Held aus dem Guckkasten

Bettina Kugler, St. Galler Tagblatt (09.09.2013)

Don Giovanni, 06.09.2013, St. Gallen

Saisonauftakt am Theater St. Gallen: Guy Joosten lässt Mozarts «Don Giovanni» rund um ein altes Theater spielen; viel Beifall ernten die Sänger und Otto Tausk am Pult.

Schluss mit dem Theater. Das uralte Lied, «l'antichissime canzon», wie es sich die Überlebenden nach Don Giovannis Höllenfahrt im Finale von Mozarts vielgespielter Oper vorsingen, erklingt für einmal an der Rampe – konzertant. So konsequent wie Guy Joostens Inszenierung zum Spielzeitauftakt in St. Gallen insgesamt fallen die sechs am Ende aus der Szene heraus und singen aufgestellt in Reih und Glied, sich krampfhaft komisch an ihren Notenpulten festhaltend.

Nackte Haut, mässig Testosteron

Mehr als drei Stunden lang haben die Damen Anna und Elvira, der glücklose Rächer Don Ottavio sowie die armen Schlucker Leporello, Zerlina und Masetto versucht, neben dem Superhelden Don Giovanni ihren Platz zu finden. Jetzt ist er weg, verdammt zur ewigen Wiederkehr und Vernichtung auf der Bühne. Die Oper ist damit zu Ende; was bleibt, ist «nur» Musik.

Viel Beifall und vereinzelte Buhrufe erntete das Regieteam um den Flamen Guy Joosten dafür zur Premiere am Freitagabend. Eindeutiger fiel der Applaus für Chefdirigent Otto Tausk am Pult des Sinfonieorchesters St. Gallen aus. Nicht zuletzt weil «Don Giovanni» reichlich Fingerspitzengefühl im Umgang mit Tempo und Stimmfarben erfordert – was am Premierenabend über weite Strecken gut gelang.

Sängerisch dürfen die Figuren rund um Don Giovanni nämlich ihre Rollen mit Leben füllen, während der Däne Palle Knudsen in der Titelpartie immer auf der Flucht ist: mit schönem, weichem Kavaliersbariton und erotischem Appeal in den Rezitativen, aber auch etwas eingezwängt in sein altmodisches Erscheinungsbild aus dem Fundus eines Mantel-und-Degen-Stücks.

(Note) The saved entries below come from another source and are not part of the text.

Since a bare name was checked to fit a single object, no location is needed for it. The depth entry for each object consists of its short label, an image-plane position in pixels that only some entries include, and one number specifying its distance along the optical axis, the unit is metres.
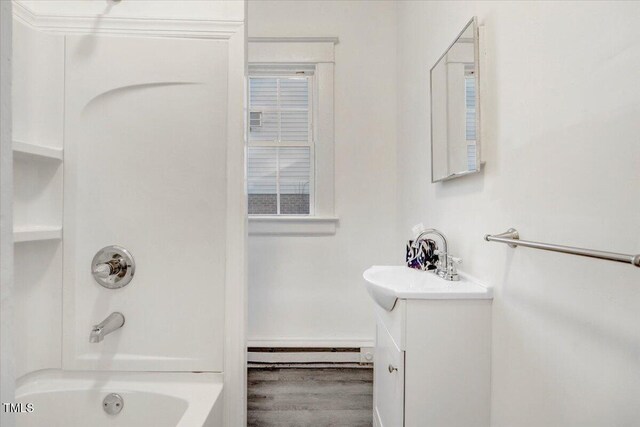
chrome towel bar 0.59
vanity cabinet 1.15
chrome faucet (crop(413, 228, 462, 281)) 1.42
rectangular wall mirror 1.28
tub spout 1.15
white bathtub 1.23
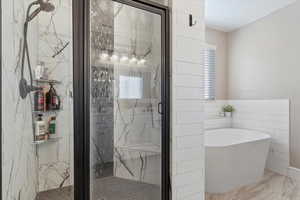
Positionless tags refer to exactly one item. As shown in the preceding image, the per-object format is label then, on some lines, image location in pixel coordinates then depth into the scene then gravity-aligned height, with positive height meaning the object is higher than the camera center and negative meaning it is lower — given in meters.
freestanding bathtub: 2.52 -0.93
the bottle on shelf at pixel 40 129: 1.58 -0.26
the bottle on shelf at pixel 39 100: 1.61 -0.02
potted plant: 4.06 -0.25
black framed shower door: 1.34 +0.00
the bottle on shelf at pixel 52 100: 1.71 -0.02
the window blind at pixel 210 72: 3.95 +0.57
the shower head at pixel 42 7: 1.52 +0.81
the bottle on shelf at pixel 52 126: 1.71 -0.25
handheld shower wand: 1.23 +0.41
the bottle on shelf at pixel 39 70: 1.61 +0.24
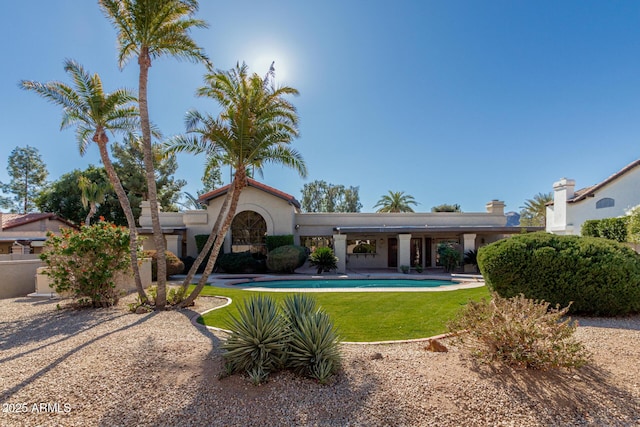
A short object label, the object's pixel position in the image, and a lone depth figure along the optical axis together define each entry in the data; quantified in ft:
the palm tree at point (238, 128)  36.06
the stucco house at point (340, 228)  78.79
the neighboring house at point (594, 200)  63.67
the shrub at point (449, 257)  74.33
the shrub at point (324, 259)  73.31
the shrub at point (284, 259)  72.33
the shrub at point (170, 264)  59.21
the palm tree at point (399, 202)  145.79
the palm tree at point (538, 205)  144.97
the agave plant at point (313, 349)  16.42
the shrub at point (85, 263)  33.81
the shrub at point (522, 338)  16.55
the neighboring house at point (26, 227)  96.32
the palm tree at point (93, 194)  100.59
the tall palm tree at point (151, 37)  31.32
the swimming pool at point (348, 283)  58.41
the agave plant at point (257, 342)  16.42
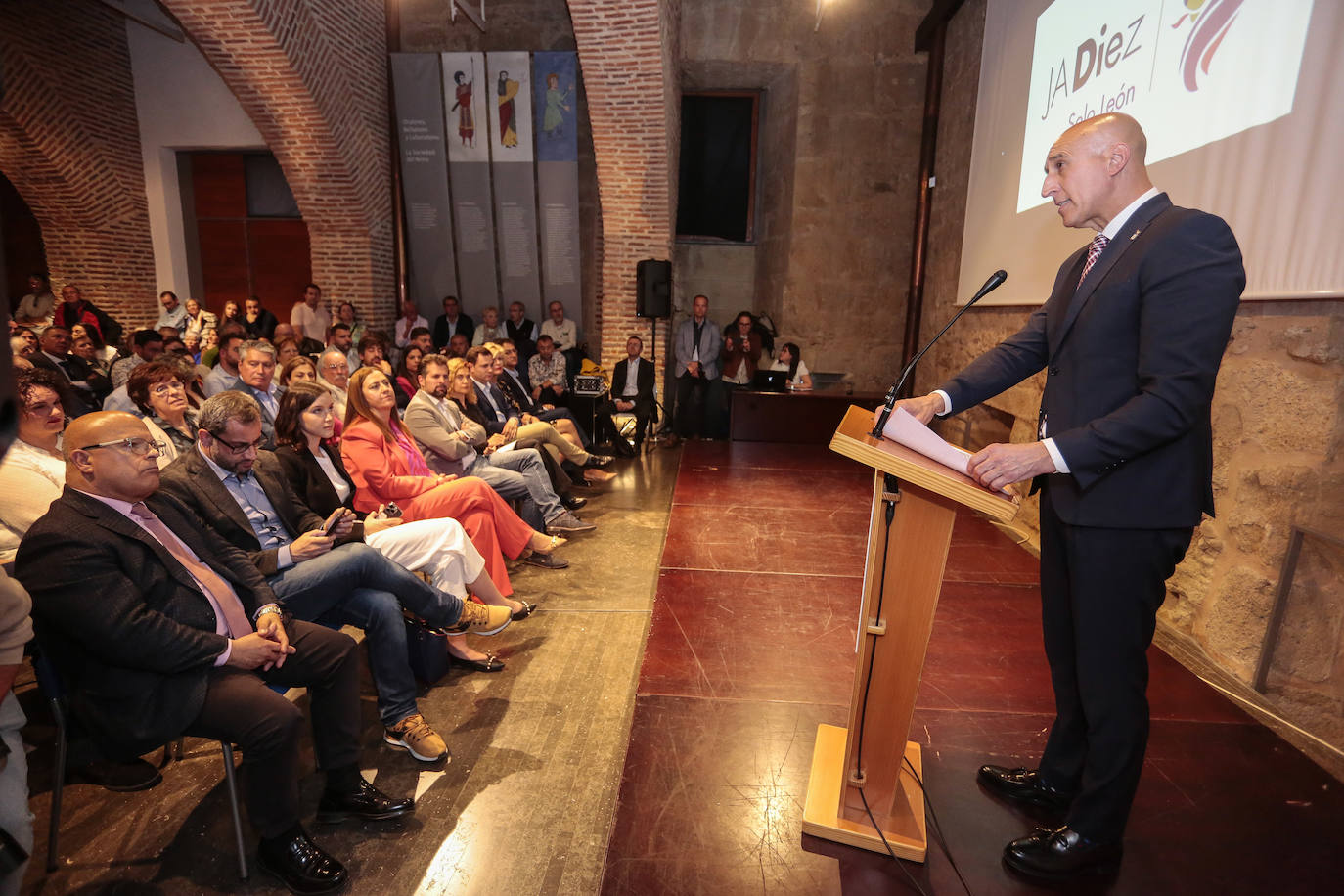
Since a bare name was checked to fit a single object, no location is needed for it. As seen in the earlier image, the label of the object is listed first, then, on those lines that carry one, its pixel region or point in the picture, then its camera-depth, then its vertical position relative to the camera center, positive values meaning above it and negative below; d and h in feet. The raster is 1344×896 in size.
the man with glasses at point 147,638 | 5.45 -2.68
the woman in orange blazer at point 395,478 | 10.02 -2.52
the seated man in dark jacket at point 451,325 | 27.89 -1.10
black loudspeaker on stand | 24.08 +0.39
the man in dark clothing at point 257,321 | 26.58 -1.16
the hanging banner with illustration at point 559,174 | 26.58 +4.55
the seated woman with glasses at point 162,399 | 9.91 -1.49
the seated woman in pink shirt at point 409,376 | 17.02 -1.98
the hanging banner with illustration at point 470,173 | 26.60 +4.47
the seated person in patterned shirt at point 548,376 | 22.70 -2.39
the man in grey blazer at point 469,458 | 12.19 -2.88
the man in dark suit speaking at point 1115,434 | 4.87 -0.81
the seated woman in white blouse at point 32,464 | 7.22 -1.84
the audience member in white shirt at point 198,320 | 26.40 -1.15
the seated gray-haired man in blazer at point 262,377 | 11.93 -1.39
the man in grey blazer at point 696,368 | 24.54 -2.16
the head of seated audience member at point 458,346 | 21.53 -1.49
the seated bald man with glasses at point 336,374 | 13.61 -1.52
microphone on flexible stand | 5.17 -0.64
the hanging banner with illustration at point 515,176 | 26.53 +4.42
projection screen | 8.09 +2.61
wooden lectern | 4.90 -2.27
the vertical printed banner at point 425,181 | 26.76 +4.16
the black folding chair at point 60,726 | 5.87 -3.46
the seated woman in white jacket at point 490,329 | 26.78 -1.21
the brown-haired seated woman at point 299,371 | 12.16 -1.30
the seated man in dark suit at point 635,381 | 23.25 -2.56
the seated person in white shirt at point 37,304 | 26.61 -0.78
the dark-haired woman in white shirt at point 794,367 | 24.71 -2.03
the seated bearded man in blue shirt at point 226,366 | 13.73 -1.52
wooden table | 22.75 -3.38
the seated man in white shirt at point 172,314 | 27.73 -1.02
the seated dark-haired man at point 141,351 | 16.84 -1.46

Kein Wunder, muss dieser Guckkastenmacho immer wieder den blanken Oberkörper zeigen. Etwas mehr Testosteron in der Stimme hätte sich gut dazu gemacht.

Überzeugend besetzt

Die Bühne von Johannes Leiacker zeigt das Theater, in dem Don Giovanni der unverwüstlicher Wiedergänger ist. Seitlich sieht man schon während der Ouverture Zuschauer nach einer Vorstellung nach Hause gehen; der Bühneneingang bildet die Front. Später öffnet sich hier der eiserne Vorhang für allerlei Theaterzauber, für Rösser aus dem Schnürboden und reichlich Nebelschwaden. Bühnenarbeiter im Blaumann und Putzfrauen gehen ihrer Arbeit nach; die Hochzeitsgesellschaft um Zerlina und Masetto ist neonbuntes Partyvolk aus der Vorstadt.

Dem rein dekorativen Aktionismus arbeitet Joosten mit sorgfältiger Personenführung entgegen. Die Wahrheit liegt in der Musik, und dafür stehen gute Sänger auf der Bühne: allen voran die ausdrucksstarken Damen Anna (Tatiana Lisnic) und Elvira (Stephanie Houtzeel), ein kernig präsenter Gabriel Suovanen als Leporello, aber auch die Ensemblemitglieder Simone Riksman, David Maze und Wade Kernot.